- _WHAT THE TASK ASKS_: Rewrite the records below, changing every "scientific name" to "binomial" and leaving everything else as it is.

- _PROVIDED MATERIAL_:

:::::

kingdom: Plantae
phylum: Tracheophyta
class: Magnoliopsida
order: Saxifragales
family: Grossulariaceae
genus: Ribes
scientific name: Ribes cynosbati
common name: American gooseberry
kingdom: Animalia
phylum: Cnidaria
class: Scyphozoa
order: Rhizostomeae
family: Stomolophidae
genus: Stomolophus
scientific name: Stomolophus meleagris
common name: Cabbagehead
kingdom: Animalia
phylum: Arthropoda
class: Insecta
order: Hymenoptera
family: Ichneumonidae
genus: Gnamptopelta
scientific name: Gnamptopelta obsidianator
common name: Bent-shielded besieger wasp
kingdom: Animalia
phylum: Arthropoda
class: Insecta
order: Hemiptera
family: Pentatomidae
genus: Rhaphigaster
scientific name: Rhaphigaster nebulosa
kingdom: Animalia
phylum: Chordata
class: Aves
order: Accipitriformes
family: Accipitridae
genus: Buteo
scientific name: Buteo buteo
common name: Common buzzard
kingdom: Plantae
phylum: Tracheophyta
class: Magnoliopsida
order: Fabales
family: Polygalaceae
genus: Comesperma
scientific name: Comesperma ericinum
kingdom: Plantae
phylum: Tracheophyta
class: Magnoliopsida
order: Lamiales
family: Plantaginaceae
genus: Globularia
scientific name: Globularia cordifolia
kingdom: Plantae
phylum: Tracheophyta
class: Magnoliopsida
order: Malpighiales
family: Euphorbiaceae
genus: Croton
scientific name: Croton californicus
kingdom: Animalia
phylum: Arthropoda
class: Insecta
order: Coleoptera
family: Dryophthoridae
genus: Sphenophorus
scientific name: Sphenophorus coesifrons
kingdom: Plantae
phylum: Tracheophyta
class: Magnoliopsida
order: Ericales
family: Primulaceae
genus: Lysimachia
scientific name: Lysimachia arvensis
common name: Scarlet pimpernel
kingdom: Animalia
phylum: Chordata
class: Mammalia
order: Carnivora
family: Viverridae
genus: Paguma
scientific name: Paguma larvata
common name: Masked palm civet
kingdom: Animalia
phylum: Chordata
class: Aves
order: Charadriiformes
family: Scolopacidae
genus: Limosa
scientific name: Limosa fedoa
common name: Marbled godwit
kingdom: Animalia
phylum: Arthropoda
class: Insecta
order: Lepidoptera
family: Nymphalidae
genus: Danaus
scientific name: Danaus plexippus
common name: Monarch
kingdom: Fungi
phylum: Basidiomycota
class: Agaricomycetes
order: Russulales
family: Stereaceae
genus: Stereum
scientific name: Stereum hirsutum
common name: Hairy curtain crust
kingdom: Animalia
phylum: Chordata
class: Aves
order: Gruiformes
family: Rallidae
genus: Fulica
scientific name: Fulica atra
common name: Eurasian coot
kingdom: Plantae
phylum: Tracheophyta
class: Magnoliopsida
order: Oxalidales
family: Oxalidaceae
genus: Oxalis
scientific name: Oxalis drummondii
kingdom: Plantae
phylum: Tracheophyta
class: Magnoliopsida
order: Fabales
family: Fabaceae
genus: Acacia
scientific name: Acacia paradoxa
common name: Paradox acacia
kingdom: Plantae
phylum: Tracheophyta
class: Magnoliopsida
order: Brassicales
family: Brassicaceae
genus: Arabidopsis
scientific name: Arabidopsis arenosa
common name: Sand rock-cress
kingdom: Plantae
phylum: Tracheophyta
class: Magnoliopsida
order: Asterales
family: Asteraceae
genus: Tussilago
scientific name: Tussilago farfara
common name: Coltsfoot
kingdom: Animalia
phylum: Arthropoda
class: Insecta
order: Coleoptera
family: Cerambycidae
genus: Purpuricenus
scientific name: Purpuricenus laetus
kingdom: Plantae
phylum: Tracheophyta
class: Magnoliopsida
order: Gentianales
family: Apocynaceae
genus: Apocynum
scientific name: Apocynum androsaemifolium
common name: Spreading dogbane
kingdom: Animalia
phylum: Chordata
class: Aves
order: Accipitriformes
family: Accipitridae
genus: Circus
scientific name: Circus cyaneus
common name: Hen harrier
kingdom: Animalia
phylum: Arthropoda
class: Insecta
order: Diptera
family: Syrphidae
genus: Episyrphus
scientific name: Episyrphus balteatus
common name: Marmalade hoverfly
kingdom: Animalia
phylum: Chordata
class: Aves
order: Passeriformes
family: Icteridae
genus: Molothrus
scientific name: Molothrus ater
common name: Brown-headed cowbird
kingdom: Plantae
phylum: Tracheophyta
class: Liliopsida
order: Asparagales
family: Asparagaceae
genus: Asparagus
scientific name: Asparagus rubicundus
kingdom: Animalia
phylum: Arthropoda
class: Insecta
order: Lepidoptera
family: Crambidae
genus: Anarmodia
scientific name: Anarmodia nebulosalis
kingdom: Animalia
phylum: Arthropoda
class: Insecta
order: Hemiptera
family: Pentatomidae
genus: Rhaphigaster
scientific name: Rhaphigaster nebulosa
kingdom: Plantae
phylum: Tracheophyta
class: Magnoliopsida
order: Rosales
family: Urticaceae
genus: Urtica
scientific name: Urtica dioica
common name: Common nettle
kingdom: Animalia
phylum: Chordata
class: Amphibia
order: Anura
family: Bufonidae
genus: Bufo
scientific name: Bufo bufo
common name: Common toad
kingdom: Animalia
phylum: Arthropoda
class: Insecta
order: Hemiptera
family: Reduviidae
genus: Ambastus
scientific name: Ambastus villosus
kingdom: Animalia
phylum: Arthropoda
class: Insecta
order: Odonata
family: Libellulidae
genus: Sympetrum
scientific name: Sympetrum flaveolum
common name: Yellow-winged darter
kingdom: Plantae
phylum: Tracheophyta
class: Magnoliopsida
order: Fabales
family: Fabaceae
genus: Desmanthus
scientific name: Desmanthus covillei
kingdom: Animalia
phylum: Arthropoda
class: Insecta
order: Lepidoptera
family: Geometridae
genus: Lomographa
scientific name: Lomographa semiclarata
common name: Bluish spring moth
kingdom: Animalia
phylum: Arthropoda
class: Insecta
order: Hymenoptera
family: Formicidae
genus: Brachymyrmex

:::::

- _THE SOLUTION_:
kingdom: Plantae
phylum: Tracheophyta
class: Magnoliopsida
order: Saxifragales
family: Grossulariaceae
genus: Ribes
binomial: Ribes cynosbati
common name: American gooseberry
kingdom: Animalia
phylum: Cnidaria
class: Scyphozoa
order: Rhizostomeae
family: Stomolophidae
genus: Stomolophus
binomial: Stomolophus meleagris
common name: Cabbagehead
kingdom: Animalia
phylum: Arthropoda
class: Insecta
order: Hymenoptera
family: Ichneumonidae
genus: Gnamptopelta
binomial: Gnamptopelta obsidianator
common name: Bent-shielded besieger wasp
kingdom: Animalia
phylum: Arthropoda
class: Insecta
order: Hemiptera
family: Pentatomidae
genus: Rhaphigaster
binomial: Rhaphigaster nebulosa
kingdom: Animalia
phylum: Chordata
class: Aves
order: Accipitriformes
family: Accipitridae
genus: Buteo
binomial: Buteo buteo
common name: Common buzzard
kingdom: Plantae
phylum: Tracheophyta
class: Magnoliopsida
order: Fabales
family: Polygalaceae
genus: Comesperma
binomial: Comesperma ericinum
kingdom: Plantae
phylum: Tracheophyta
class: Magnoliopsida
order: Lamiales
family: Plantaginaceae
genus: Globularia
binomial: Globularia cordifolia
kingdom: Plantae
phylum: Tracheophyta
class: Magnoliopsida
order: Malpighiales
family: Euphorbiaceae
genus: Croton
binomial: Croton californicus
kingdom: Animalia
phylum: Arthropoda
class: Insecta
order: Coleoptera
family: Dryophthoridae
genus: Sphenophorus
binomial: Sphenophorus coesifrons
kingdom: Plantae
phylum: Tracheophyta
class: Magnoliopsida
order: Ericales
family: Primulaceae
genus: Lysimachia
binomial: Lysimachia arvensis
common name: Scarlet pimpernel
kingdom: Animalia
phylum: Chordata
class: Mammalia
order: Carnivora
family: Viverridae
genus: Paguma
binomial: Paguma larvata
common name: Masked palm civet
kingdom: Animalia
phylum: Chordata
class: Aves
order: Charadriiformes
family: Scolopacidae
genus: Limosa
binomial: Limosa fedoa
common name: Marbled godwit
kingdom: Animalia
phylum: Arthropoda
class: Insecta
order: Lepidoptera
family: Nymphalidae
genus: Danaus
binomial: Danaus plexippus
common name: Monarch
kingdom: Fungi
phylum: Basidiomycota
class: Agaricomycetes
order: Russulales
family: Stereaceae
genus: Stereum
binomial: Stereum hirsutum
common name: Hairy curtain crust
kingdom: Animalia
phylum: Chordata
class: Aves
order: Gruiformes
family: Rallidae
genus: Fulica
binomial: Fulica atra
common name: Eurasian coot
kingdom: Plantae
phylum: Tracheophyta
class: Magnoliopsida
order: Oxalidales
family: Oxalidaceae
genus: Oxalis
binomial: Oxalis drummondii
kingdom: Plantae
phylum: Tracheophyta
class: Magnoliopsida
order: Fabales
family: Fabaceae
genus: Acacia
binomial: Acacia paradoxa
common name: Paradox acacia
kingdom: Plantae
phylum: Tracheophyta
class: Magnoliopsida
order: Brassicales
family: Brassicaceae
genus: Arabidopsis
binomial: Arabidopsis arenosa
common name: Sand rock-cress
kingdom: Plantae
phylum: Tracheophyta
class: Magnoliopsida
order: Asterales
family: Asteraceae
genus: Tussilago
binomial: Tussilago farfara
common name: Coltsfoot
kingdom: Animalia
phylum: Arthropoda
class: Insecta
order: Coleoptera
family: Cerambycidae
genus: Purpuricenus
binomial: Purpuricenus laetus
kingdom: Plantae
phylum: Tracheophyta
class: Magnoliopsida
order: Gentianales
family: Apocynaceae
genus: Apocynum
binomial: Apocynum androsaemifolium
common name: Spreading dogbane
kingdom: Animalia
phylum: Chordata
class: Aves
order: Accipitriformes
family: Accipitridae
genus: Circus
binomial: Circus cyaneus
common name: Hen harrier
kingdom: Animalia
phylum: Arthropoda
class: Insecta
order: Diptera
family: Syrphidae
genus: Episyrphus
binomial: Episyrphus balteatus
common name: Marmalade hoverfly
kingdom: Animalia
phylum: Chordata
class: Aves
order: Passeriformes
family: Icteridae
genus: Molothrus
binomial: Molothrus ater
common name: Brown-headed cowbird
kingdom: Plantae
phylum: Tracheophyta
class: Liliopsida
order: Asparagales
family: Asparagaceae
genus: Asparagus
binomial: Asparagus rubicundus
kingdom: Animalia
phylum: Arthropoda
class: Insecta
order: Lepidoptera
family: Crambidae
genus: Anarmodia
binomial: Anarmodia nebulosalis
kingdom: Animalia
phylum: Arthropoda
class: Insecta
order: Hemiptera
family: Pentatomidae
genus: Rhaphigaster
binomial: Rhaphigaster nebulosa
kingdom: Plantae
phylum: Tracheophyta
class: Magnoliopsida
order: Rosales
family: Urticaceae
genus: Urtica
binomial: Urtica dioica
common name: Common nettle
kingdom: Animalia
phylum: Chordata
class: Amphibia
order: Anura
family: Bufonidae
genus: Bufo
binomial: Bufo bufo
common name: Common toad
kingdom: Animalia
phylum: Arthropoda
class: Insecta
order: Hemiptera
family: Reduviidae
genus: Ambastus
binomial: Ambastus villosus
kingdom: Animalia
phylum: Arthropoda
class: Insecta
order: Odonata
family: Libellulidae
genus: Sympetrum
binomial: Sympetrum flaveolum
common name: Yellow-winged darter
kingdom: Plantae
phylum: Tracheophyta
class: Magnoliopsida
order: Fabales
family: Fabaceae
genus: Desmanthus
binomial: Desmanthus covillei
kingdom: Animalia
phylum: Arthropoda
class: Insecta
order: Lepidoptera
family: Geometridae
genus: Lomographa
binomial: Lomographa semiclarata
common name: Bluish spring moth
kingdom: Animalia
phylum: Arthropoda
class: Insecta
order: Hymenoptera
family: Formicidae
genus: Brachymyrmex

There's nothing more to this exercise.